FIN DE LA RÉPONSE AUX OBJECTIONS, ETC.
  1. C’est sous ce titre que Voltaire a publié cet opuscule en 1739, in-8o de vingt-six pages, plus le frontispice ; l’auteur ne le regardant que comme un écrit de circonstance, avec d’autant plus de raison que l’ouvrage dont il est la défense a, comme je l’ai déjà dit, subi de très-grands changements, n’avait compris cette Réponse dans aucune édition de ses Œuvres. Les éditeurs de Kehl, les premiers qui l’aient recueilli, l’intitulèrent Défense du newtonianisme. Je m’en suis tenu au titre donné par Voltaire. Leratz de Lanthenée a publié une Lettre à M. de Voltaire sur son écrit intitulé Réponse aux objections, etc., 1739, in-8o. (B.)
  2. M. de Maupertuis ; il a trouvé le moyen d’occuper le public de lui seul, et de faire oublier ses compagnons de voyage. (K.)
  3. M. de Buffon ; il a eu depuis avec M. Clairaut une dispute sur la nature des forces attractives, dispute où tout l’avantage a été pour le grand géomètre. (K.)
  4. Dans les éditions de 1738, ces expressions se trouvaient au chapitre ii des Éléments de la philosophie de Newton ; maintenant elles sont au chapitre iii de la seconde partie ; voyez tome XXII, page 454.
  5. Henriade, III, 99.
  6. Zaïre, I, ii.
  7. Voyez tome XXII, page 276.
  8. Quelques-unes des phrases suivantes se retrouvent dans une lettre de Voltaire à Maupertuis ; voyez la Correspondance, octobre 1738.
  9. Boerhaave était mort le 23 septembre 1738.
  10. Jean Banières. Son ouvrage est intitulé Examen et Réfutation des Éléments de la philosophie de Newton.
  11. On ne peut guère se dispenser de croire, sur la parole de Huygens et de Vossius, que cette proportion ne se trouve dans le manuscrit de Snellius ; et il est certain qu’elle donne celle de Descartes ; mais le philosophe français connaissait-il la découverte de Snellius ? Voilà toute la question ; et il n’est pas vraisemblable que Descartes n’ait connu ni le manuscrit de Snellius, ni cette proportion en particulier. (K.)
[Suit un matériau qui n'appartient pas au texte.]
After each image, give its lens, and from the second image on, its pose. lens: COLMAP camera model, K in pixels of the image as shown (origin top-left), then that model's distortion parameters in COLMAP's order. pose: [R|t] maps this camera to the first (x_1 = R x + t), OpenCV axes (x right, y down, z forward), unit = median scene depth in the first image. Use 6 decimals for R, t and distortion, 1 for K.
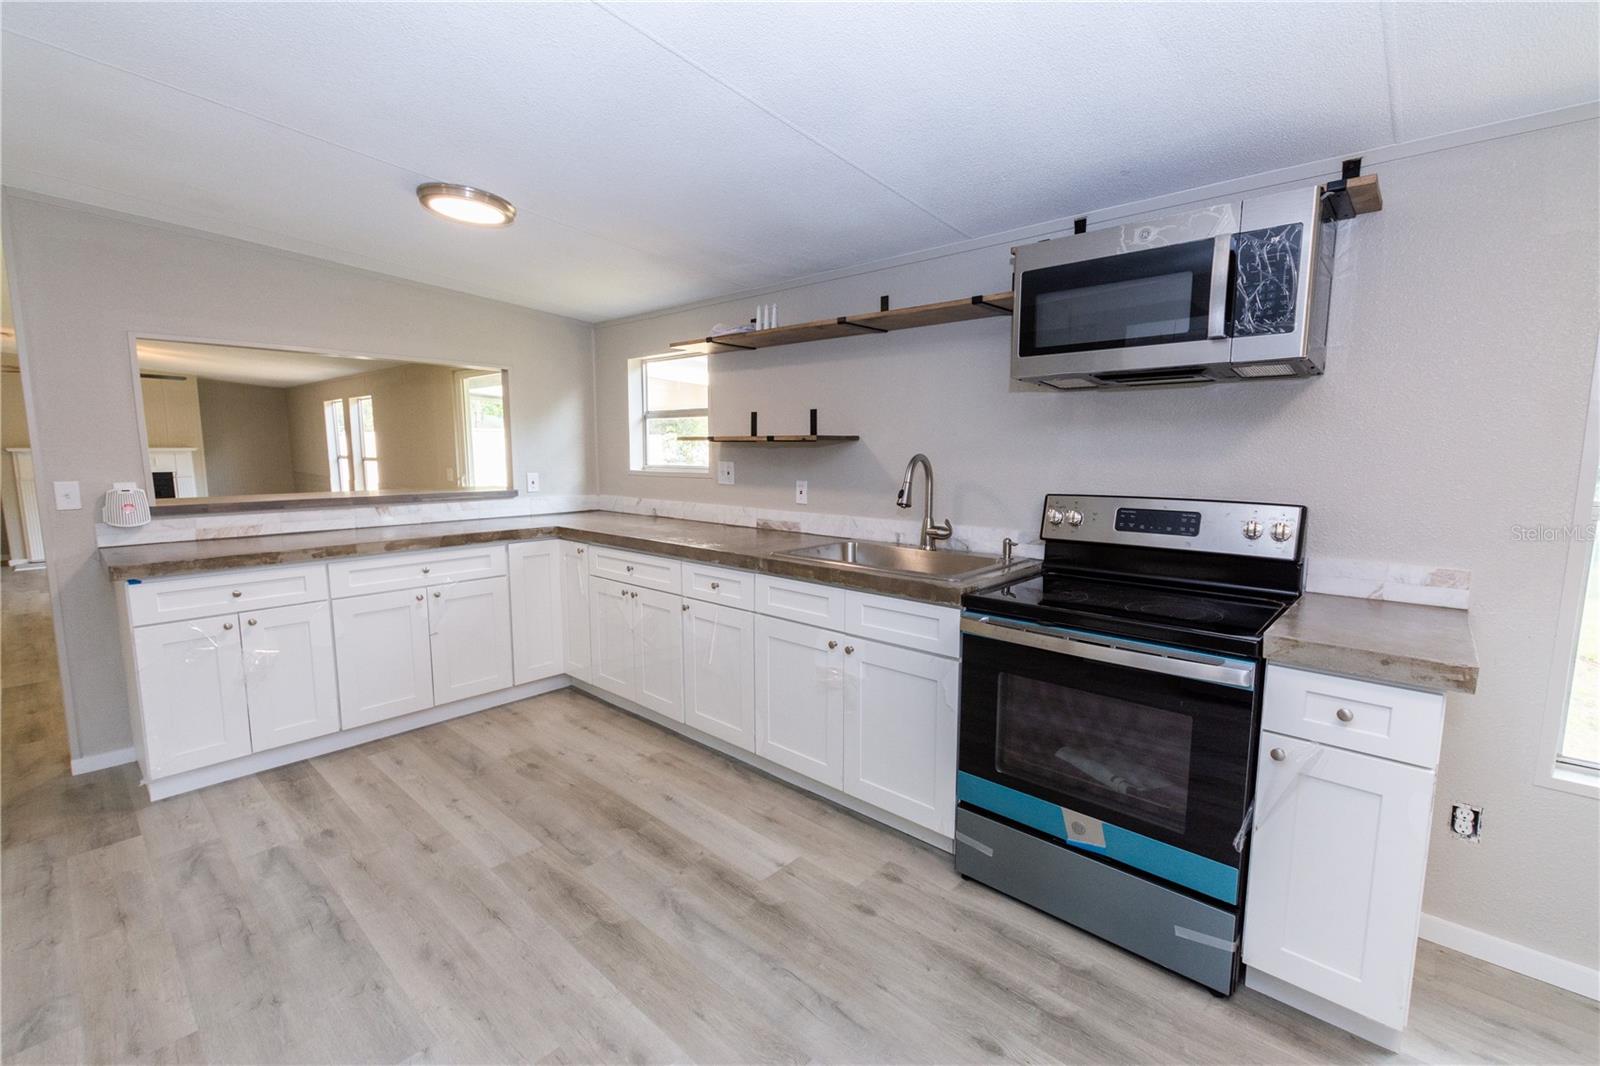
lens RADIAL K [[690.4, 0, 808.6], [0, 690.4, 533.1], [0, 0, 1]] dist [0.004276, -0.000294]
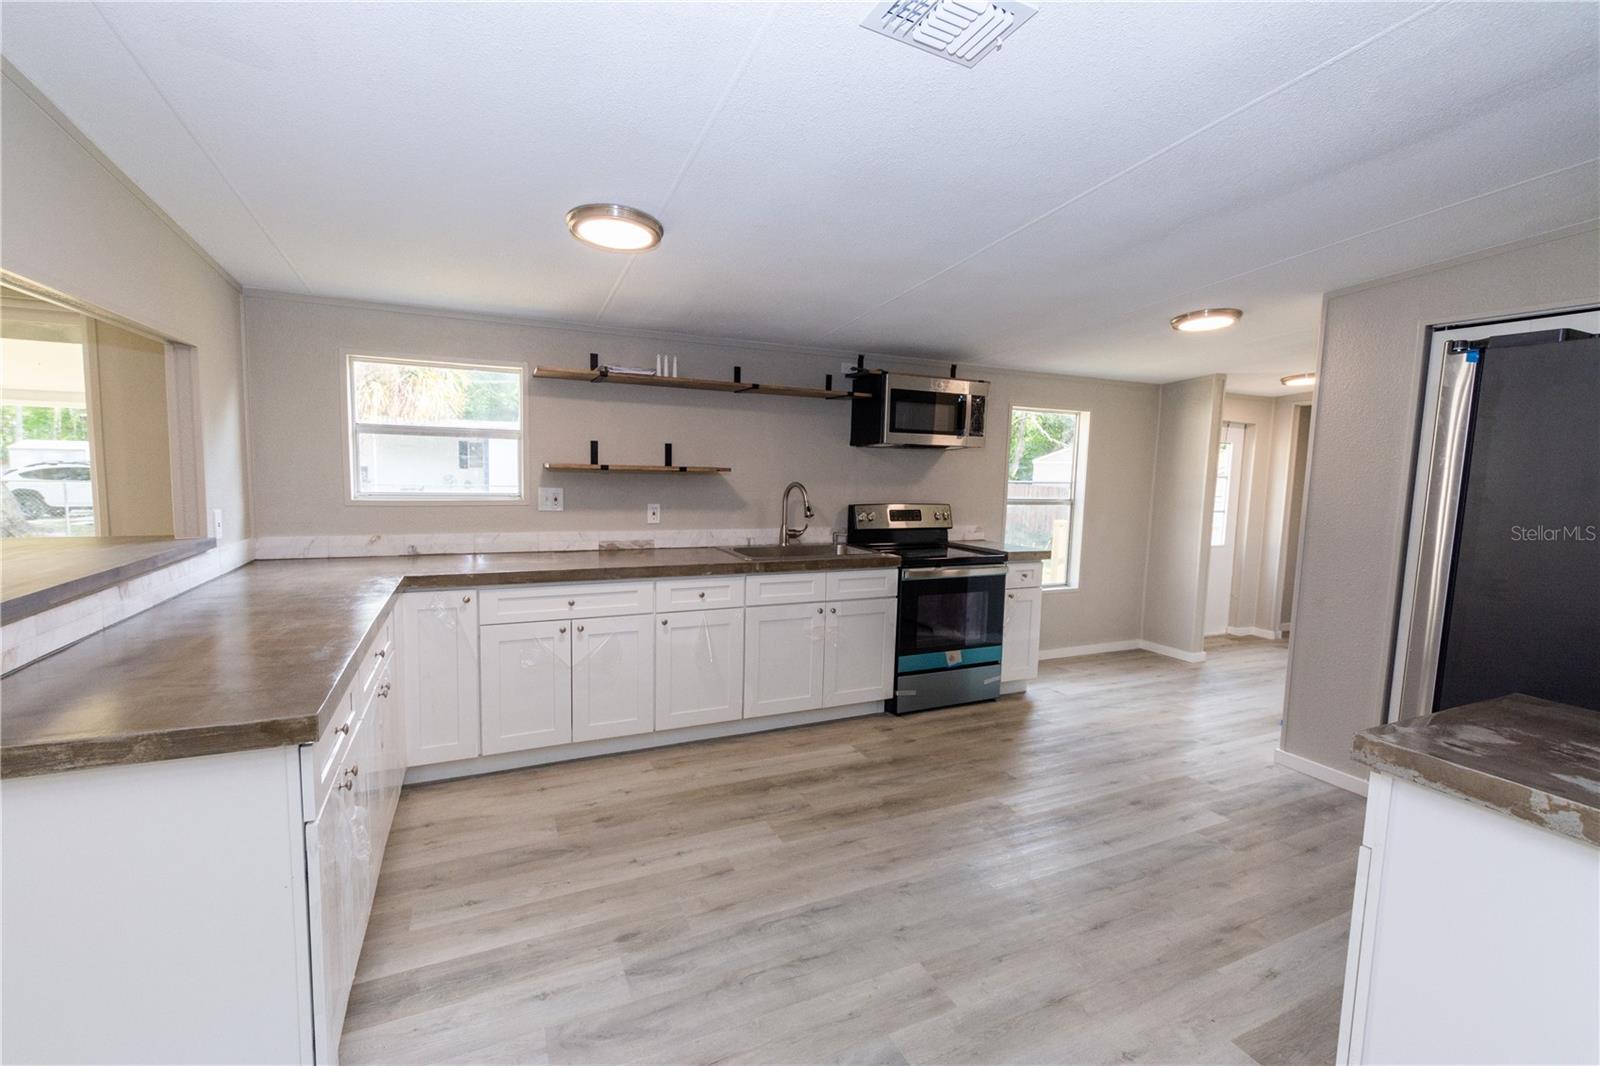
lens RADIAL K [[690.4, 0, 808.6], [0, 690.4, 533.1], [0, 0, 1]] dist [0.004276, -0.000294]
pose [[0.383833, -0.082673, 0.919694, -1.192906], [0.088747, 0.994676, 0.052375, -0.078070], [-0.919128, 0.061517, 0.389126, 0.379128]]
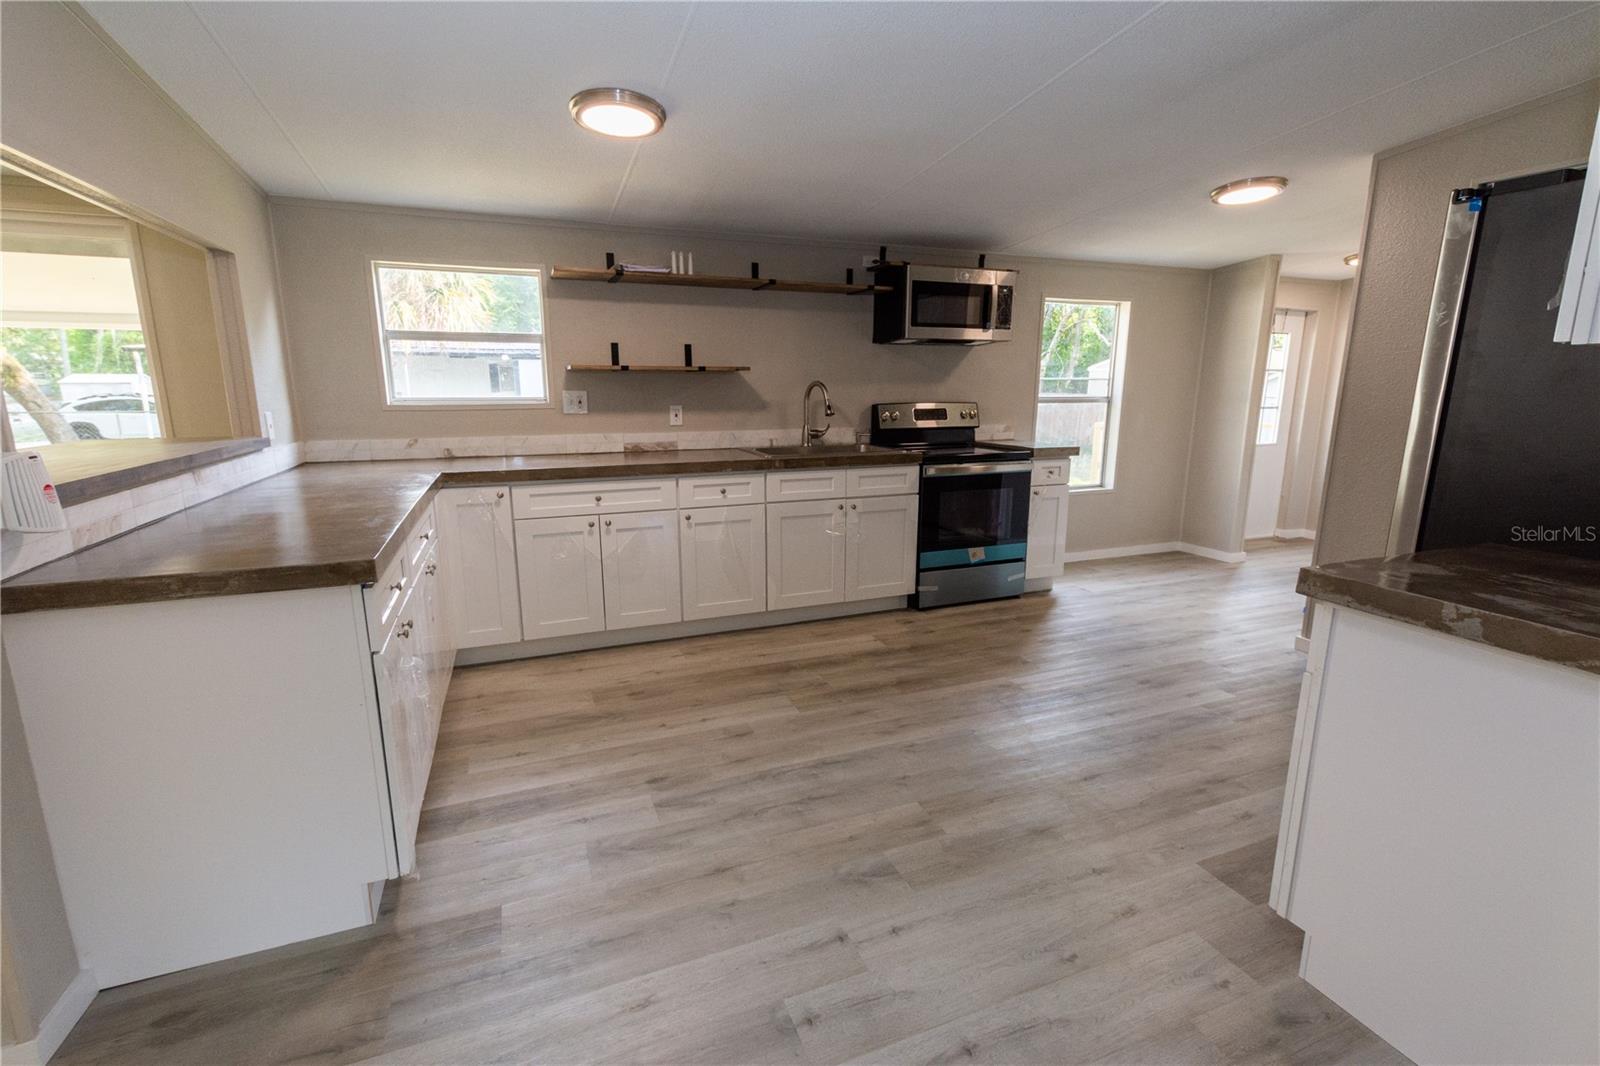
lens RADIAL K [[718.3, 0, 808.7], [0, 718.3, 535.0], [0, 0, 1]] dist [0.005320, -0.000113]
pose [[0.436998, -0.187847, 0.879628, -1.247819], [0.111001, 0.981736, 0.154508, -0.028041], [-0.892587, 0.030120, 0.449868, 0.310182]]
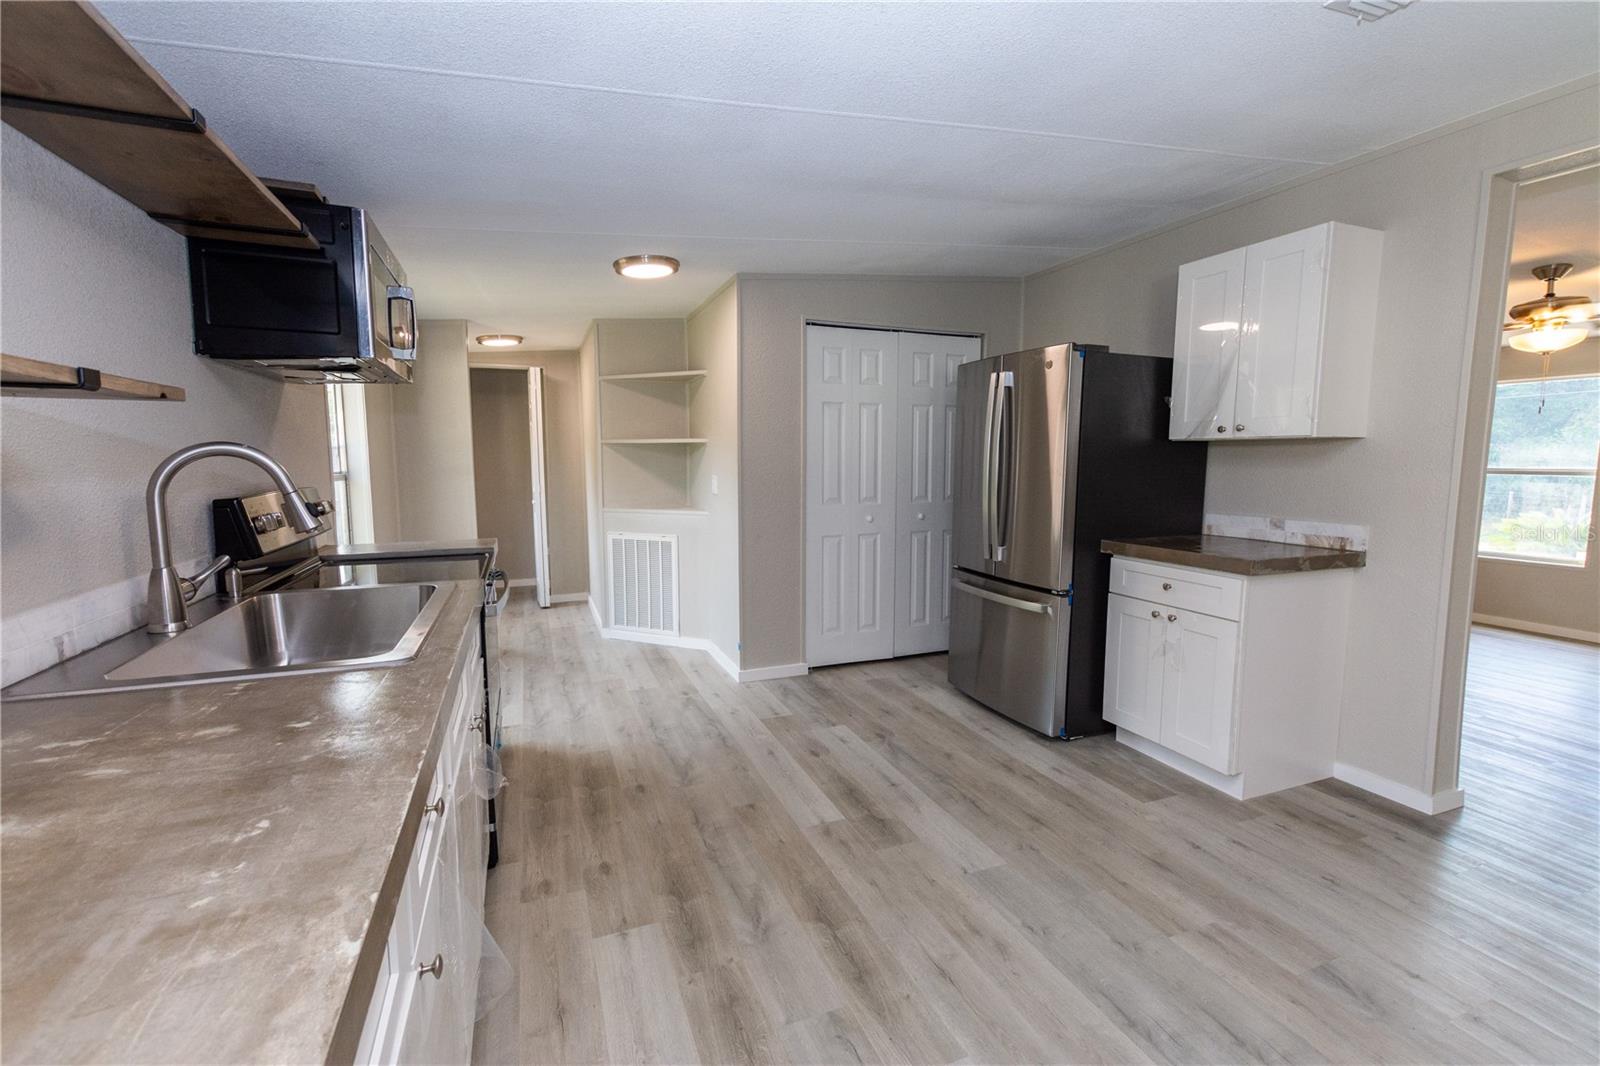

  12. Et même plus, puisque l’étude des taches donne 25 jours 34 heures pour cette rotation. (D.)
  13. Il va sans dire que cette petite courbe n’a jamais été vue. Il faut l’admettre comme conséquence du système de Newton ; mais si le système est rejeté, comme cela a lieu, il n’y a pas à s’en occuper. (D.)
  14. Ceci a été fort discuté entre les coperniciens et leurs adversaires. Galilée a tranché la question. Si le mât était assez haut pour que sa vitesse fût sensiblement supérieure à celle du vaisseau, le corps, à cause de la rotation de la terre, tomberait un peu à l’est. (D.)
  15. C’est en effet l’opinion d’Herschell. Newton n’a pas été jusque-là. (D.)
  16. C’est à propos de l’explication de l’anneau de Saturne de M. de Maupertuis. (Note de Voltaire.)